I was feeling pretty satisfied with myself and the Follow the Corn – John Deere tour after dinner. We were on time and things had gone very well. I’d even brought a few homemade cookies along for the ride. These were scrumptious and made by mom, that’s what I’ve always called my wife’s mother. The riders loved them. Things were good, but they were about to get much better.

Our third tour Tuesday was at John Deere Seeding Group. This is where Deere makes planters in the Quad Cities. It was a late edition added last Thursday. A University of Illinois alum at Deere arranged it so we could see the new ExactEmerge planter, or at least one of the units.

We arrived to find two very happy tour guides. They stayed just for us. They weren’t supposed to be there. This was my first happy surprise. I didn’t expect a tour of the planter manufacturing floor. More on it in a moment. We had come, however, to the Seeding Group to see Deere’s new 10 mile per hour planter. They brought in a unit, took it a part, let us handle it, showed us how it worked, and then took our questions. The farmers challenged them, pushed them, and listened to them explain why the new way to plant corn and other crops would work not only faster, but more accurately. I think we all, mostly, believed them.

The men and women working the floor at the Seeding Group were on a dead run to make planters. Our tour guide, he was named Loren, asked a couple of times if we were in a hurry. “No”, came our answer. So, he took time to walk us through the plant. We stopped and gaped at the laser used to cut parts from sheets of metal. These came out of the machine smooth and flat. Some of them were handed off to men and women to be bent and pressed. Buck, though he was busy, stopped – and as he did somebody stepped up to his machine – to tell us how much he liked bending parts. He'd been doing it for 17 years. I think he told us his father and grandfather had done it, too. He was proud of Deere and glad to meet farmers that very well might be using a planter he helped to build.

Even the guys who ran red, were thinking about running green when we left the Seeding Group.
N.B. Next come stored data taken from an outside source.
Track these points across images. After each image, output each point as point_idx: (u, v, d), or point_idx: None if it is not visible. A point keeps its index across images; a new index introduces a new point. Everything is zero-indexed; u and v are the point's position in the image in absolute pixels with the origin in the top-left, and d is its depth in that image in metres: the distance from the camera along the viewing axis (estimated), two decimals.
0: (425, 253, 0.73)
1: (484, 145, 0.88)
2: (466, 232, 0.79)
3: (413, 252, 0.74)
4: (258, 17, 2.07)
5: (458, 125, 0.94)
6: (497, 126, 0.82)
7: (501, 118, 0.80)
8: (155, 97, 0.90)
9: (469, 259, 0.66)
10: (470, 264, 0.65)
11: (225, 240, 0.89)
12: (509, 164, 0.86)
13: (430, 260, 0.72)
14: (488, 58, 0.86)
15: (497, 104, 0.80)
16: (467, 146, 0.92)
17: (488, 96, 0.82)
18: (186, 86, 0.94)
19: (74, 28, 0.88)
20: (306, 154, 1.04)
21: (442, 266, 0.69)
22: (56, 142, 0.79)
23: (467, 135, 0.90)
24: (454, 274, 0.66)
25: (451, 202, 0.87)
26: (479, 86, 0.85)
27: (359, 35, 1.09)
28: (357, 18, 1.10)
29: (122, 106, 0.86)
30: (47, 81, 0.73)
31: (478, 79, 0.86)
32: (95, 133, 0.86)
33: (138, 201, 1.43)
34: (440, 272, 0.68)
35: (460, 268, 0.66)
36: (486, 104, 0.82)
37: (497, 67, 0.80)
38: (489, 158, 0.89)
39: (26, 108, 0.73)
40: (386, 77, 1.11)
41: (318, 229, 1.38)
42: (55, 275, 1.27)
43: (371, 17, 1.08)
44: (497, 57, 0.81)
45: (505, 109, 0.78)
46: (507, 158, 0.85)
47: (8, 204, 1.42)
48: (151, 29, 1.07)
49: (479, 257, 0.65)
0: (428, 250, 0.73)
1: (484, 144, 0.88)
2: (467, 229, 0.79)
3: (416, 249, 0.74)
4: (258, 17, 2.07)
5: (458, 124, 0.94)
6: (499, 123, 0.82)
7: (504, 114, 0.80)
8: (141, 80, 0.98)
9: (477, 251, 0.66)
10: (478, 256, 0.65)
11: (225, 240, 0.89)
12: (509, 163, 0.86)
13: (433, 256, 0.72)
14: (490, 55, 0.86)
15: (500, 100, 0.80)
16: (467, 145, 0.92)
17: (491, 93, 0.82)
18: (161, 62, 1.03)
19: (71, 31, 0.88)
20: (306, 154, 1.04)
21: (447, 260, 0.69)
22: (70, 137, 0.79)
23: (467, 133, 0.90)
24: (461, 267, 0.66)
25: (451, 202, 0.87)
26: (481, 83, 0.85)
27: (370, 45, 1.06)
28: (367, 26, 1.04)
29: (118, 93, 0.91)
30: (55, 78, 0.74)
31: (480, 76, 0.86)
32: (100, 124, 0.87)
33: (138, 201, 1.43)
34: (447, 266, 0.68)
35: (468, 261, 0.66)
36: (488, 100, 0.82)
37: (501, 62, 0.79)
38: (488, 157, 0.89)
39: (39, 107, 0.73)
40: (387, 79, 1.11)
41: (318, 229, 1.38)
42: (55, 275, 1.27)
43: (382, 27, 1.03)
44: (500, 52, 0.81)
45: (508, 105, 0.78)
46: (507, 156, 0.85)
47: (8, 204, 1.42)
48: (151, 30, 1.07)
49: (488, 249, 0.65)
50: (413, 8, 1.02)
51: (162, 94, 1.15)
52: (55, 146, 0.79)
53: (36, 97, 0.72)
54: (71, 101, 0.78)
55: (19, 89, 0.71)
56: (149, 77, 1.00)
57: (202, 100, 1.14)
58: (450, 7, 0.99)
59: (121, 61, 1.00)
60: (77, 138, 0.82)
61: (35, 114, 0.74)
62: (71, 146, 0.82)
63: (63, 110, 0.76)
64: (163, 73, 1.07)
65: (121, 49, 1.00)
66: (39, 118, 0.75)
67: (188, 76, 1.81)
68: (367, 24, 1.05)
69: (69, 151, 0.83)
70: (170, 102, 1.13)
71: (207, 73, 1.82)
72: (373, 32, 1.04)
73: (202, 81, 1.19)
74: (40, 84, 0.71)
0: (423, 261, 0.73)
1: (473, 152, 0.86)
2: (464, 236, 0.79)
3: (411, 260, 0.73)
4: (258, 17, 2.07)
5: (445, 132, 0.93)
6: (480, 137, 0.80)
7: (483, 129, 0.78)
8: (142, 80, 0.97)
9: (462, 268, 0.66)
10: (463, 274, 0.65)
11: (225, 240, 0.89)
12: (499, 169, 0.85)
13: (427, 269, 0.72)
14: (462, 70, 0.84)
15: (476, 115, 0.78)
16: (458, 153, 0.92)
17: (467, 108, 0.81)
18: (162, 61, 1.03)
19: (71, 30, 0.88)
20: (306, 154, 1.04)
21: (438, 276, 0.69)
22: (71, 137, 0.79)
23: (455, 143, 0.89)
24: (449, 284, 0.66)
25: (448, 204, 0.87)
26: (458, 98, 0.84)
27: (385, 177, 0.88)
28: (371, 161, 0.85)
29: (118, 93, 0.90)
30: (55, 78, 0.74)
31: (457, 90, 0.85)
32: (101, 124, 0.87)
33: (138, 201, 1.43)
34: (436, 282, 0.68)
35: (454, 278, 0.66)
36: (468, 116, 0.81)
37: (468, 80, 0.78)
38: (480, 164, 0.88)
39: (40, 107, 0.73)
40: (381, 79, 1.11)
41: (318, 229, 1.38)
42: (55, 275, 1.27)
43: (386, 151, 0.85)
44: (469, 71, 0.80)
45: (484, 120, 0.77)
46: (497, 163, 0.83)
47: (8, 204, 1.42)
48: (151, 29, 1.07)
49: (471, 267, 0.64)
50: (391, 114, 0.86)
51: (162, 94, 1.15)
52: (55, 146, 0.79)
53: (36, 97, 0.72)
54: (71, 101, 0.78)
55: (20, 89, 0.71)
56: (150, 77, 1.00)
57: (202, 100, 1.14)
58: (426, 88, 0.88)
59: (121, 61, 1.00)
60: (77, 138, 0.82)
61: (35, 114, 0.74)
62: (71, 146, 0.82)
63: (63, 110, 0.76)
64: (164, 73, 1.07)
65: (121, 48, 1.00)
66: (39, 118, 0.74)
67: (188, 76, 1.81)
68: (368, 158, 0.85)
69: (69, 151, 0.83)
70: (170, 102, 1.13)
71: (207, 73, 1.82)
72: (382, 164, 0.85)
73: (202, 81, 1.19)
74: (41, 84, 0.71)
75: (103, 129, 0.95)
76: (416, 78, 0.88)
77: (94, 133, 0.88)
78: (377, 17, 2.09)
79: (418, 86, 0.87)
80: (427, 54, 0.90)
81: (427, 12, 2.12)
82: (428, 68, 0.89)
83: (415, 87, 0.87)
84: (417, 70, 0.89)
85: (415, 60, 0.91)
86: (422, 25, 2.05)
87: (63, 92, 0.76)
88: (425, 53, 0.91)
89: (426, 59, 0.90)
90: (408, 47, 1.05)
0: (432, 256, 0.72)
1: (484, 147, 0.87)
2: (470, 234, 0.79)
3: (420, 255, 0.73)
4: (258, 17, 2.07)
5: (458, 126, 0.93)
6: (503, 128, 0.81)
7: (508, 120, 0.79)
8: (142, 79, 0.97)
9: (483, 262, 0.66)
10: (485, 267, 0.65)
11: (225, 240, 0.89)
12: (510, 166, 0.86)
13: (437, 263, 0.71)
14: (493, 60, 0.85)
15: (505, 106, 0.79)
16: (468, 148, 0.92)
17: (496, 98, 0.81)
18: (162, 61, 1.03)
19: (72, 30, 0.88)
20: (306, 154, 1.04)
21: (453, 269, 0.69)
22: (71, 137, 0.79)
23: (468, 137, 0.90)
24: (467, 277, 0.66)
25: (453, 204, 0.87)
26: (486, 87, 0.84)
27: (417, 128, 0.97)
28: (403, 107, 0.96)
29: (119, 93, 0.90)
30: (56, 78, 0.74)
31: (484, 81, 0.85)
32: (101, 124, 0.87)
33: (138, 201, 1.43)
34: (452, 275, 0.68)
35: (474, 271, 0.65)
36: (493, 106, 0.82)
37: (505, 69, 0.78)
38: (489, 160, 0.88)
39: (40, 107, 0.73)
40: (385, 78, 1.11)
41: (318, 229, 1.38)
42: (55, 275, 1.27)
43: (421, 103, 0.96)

We loaded the bus and headed for Waterloo, Iowa.

Frankly, the Tractor Cab Assembly Operations tour seemed a little rushed. I think this is because we were – at least at first – just another group of the some 20,000 that come through the plant annually. A little nudge and a request to have some one-on-one time changed the tempo. Deere provided our little entourage with four folks “in-the-know”. They were all fairly young and it was fun to watch the farmers give them a lesson on John Deere failures, successes, and even hopes. This is the plant were I was finally convinced John Deere actually builds each piece of machinery for an individual farmer. It is a line often repeated by John Deere employees. There are more than 8000 different versions of a single line of the R Series tractors. It is possible to build the tractor all year, and not build the same tractor twice. It’s a small thing, but rather nice to know when you spend so much money that no one else is likely to have exactly the same tractor.

Our last stop, before heading home, was in Coralville for lunch. The Iowa River Power Restaurant opens to the largest dam in the state. The owners converted a former electrical power generation plant into a fascinating place to eat. The glass façade opens to the Iowa River and inside there are 30 ton lifts and the iron to support them towering above the dining room. The food is good, too. We arrived home at 4:30pm just as advertised on the itinerary.

Afterwards, I almost called the cemetery in Logan County to sell my plots.